Intensity Modulated Radiation Therapy (IMRT) with Image-Guided Radiation therapy (IGRT)
When External Beam Radiation Therapy (RT) is recommended to treat localized prostate cancer, the combination of IMRT with IGRT is the most advanced and patient-centered treatment option available. This highly precise technology intricately maps the prostate to safely allow for more effective doses of radiation to be accurately delivered to the cancer while minimizing radiation to normal tissues including the rectum, bladder or bowel.
How Intensity Modulated Radiation Therapy (IMRT) Works
IMRT technology provides optimally precise radiation therapy to the prostate while effectively limiting any adverse effects to surrounding normal structures such as the rectum, bladder or bowel.
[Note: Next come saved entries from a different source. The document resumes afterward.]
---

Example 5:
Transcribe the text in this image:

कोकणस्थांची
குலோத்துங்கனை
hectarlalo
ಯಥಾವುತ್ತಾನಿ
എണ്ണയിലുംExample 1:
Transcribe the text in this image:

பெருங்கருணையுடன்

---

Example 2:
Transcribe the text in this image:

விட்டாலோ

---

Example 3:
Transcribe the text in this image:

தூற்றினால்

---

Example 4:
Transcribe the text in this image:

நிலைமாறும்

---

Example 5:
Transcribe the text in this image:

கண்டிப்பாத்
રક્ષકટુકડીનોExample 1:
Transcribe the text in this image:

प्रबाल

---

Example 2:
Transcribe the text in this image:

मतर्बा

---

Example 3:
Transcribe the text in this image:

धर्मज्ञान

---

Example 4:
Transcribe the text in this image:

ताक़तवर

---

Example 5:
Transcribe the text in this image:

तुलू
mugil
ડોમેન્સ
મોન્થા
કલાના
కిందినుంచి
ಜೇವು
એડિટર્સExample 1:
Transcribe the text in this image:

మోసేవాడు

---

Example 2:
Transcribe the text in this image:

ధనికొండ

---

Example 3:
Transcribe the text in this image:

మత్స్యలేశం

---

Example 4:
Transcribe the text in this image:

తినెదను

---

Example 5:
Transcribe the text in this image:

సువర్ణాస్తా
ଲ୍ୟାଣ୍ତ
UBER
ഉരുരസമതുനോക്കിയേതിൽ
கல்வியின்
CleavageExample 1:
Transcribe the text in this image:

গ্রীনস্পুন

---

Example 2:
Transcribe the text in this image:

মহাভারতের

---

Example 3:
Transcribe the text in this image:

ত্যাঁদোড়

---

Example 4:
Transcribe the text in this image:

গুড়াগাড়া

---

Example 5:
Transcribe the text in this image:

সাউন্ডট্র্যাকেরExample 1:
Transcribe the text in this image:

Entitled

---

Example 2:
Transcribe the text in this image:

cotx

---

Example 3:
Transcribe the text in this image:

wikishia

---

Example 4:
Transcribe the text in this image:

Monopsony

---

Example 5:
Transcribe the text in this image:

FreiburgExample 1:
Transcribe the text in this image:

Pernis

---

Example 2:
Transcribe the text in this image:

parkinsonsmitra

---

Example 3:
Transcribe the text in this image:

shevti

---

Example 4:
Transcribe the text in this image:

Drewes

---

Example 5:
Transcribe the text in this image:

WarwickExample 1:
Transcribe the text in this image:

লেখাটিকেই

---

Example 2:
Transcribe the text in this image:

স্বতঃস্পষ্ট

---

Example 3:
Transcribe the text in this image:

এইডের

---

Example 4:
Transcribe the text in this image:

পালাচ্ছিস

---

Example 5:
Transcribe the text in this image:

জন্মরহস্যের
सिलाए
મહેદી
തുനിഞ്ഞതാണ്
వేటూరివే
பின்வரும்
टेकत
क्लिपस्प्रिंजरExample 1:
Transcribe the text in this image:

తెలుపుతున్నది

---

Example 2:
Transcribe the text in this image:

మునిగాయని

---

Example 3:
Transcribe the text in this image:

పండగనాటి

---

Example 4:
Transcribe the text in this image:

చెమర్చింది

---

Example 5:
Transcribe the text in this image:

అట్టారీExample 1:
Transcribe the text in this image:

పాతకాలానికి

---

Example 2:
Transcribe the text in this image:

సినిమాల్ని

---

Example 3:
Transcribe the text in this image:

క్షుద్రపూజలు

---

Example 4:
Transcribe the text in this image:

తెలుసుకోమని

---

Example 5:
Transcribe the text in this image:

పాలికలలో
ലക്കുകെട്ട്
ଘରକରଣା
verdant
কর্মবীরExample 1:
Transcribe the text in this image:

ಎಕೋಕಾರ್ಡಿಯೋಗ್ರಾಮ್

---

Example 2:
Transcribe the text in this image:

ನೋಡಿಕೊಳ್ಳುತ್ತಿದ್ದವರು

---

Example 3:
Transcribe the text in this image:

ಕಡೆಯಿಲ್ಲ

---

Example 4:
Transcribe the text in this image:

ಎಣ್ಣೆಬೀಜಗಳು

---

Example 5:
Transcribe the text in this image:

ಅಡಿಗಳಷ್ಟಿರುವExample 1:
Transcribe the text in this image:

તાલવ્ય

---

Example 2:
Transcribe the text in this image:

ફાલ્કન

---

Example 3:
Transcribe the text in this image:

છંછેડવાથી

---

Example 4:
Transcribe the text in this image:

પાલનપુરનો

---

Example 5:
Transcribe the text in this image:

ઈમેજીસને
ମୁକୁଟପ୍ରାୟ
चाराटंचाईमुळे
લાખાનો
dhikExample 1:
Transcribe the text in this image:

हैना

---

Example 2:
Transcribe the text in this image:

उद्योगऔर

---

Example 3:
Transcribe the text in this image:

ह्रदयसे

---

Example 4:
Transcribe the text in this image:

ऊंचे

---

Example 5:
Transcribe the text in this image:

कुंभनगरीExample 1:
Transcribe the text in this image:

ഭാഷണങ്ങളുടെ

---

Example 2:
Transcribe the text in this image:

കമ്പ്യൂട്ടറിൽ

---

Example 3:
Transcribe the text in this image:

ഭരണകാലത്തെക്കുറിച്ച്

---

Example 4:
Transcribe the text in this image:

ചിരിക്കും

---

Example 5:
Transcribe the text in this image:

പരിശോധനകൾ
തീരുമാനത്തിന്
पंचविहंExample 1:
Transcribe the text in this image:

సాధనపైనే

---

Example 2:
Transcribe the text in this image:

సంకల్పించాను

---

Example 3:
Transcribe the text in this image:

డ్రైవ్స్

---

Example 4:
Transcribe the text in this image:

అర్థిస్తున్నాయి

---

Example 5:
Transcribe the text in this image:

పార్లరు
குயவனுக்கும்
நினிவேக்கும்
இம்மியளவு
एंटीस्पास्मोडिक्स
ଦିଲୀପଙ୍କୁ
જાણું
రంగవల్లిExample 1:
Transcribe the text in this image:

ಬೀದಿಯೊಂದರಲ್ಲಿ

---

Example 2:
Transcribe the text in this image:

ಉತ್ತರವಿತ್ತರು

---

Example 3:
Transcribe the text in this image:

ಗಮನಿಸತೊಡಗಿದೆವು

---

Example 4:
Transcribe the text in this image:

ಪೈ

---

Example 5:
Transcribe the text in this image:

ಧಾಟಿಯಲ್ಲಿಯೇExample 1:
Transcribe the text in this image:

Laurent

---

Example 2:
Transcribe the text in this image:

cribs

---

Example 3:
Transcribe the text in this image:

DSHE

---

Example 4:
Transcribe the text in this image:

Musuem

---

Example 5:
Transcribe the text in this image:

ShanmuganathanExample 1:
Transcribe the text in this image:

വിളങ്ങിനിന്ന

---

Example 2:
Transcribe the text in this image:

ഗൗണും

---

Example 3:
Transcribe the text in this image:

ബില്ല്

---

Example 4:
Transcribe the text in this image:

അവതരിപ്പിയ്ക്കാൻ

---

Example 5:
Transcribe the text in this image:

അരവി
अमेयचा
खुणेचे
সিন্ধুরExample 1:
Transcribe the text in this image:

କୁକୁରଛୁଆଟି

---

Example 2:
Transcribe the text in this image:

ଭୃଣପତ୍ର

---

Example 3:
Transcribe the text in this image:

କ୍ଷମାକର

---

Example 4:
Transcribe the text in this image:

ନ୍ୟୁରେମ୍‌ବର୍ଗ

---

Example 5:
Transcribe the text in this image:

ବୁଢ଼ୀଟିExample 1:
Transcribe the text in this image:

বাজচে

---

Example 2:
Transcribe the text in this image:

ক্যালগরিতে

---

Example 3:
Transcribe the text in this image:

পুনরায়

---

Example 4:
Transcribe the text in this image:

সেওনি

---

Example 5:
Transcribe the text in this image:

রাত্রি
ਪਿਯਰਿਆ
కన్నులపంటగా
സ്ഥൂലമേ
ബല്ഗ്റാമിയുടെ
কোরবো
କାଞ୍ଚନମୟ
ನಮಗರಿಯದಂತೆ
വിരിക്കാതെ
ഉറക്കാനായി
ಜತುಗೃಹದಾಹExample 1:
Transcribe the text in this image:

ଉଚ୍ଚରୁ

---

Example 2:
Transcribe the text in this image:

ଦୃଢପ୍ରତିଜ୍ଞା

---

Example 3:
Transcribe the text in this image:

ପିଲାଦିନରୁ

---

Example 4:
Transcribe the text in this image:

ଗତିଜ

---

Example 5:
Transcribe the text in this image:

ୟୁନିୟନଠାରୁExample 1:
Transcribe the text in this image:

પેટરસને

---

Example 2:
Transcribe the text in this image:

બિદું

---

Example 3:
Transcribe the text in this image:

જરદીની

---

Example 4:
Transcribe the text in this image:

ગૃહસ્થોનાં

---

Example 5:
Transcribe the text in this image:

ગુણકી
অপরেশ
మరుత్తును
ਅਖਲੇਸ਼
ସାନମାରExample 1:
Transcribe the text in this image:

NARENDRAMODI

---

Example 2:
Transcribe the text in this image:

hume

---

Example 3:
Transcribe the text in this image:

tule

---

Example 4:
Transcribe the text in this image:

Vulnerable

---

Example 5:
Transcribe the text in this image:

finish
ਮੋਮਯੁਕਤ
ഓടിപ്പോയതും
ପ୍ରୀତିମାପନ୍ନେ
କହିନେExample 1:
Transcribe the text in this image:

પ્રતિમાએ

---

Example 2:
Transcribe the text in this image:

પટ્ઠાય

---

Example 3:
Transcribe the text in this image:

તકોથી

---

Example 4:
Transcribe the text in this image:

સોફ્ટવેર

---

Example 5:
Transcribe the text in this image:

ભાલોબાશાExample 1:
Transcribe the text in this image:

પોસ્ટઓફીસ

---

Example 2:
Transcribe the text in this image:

To achieve this high level of safety, IMRT varies the intensity of radiation beams, allowing stronger doses to reach specific areas of the tumor. The varying intensity can be generated by adjusting the opening of the RT beam (collimator) with a fixed gantry position or by changing the beam opening during an arc.
Treatments are delivered over 5-8 weeks either using standard doses of radiation or hypofractionated doses in which the total dose of radiation is divided into large doses and treatments are given once a day or less often.
How Image Guided Radiation Therapy (IGRT) Works
IGRT provides an accurate location of your prostate during treatment. This technology is vitally important to prostate cancer radiation therapy because the prostate gland can vary in position due variations in the size of the bladder and rectum. This technology tracks the location of the prostate and the surrounding organs before each radiation dose is delivered.
To enhance patient safety, Space OARTM Hydrogel, a soft gel material, can be used to temporarily create a space between the prostate and rectum. This greatly minimizes any potential short-or long-term side effects caused radiation. A urologist can place the gel during an outpatient procedure.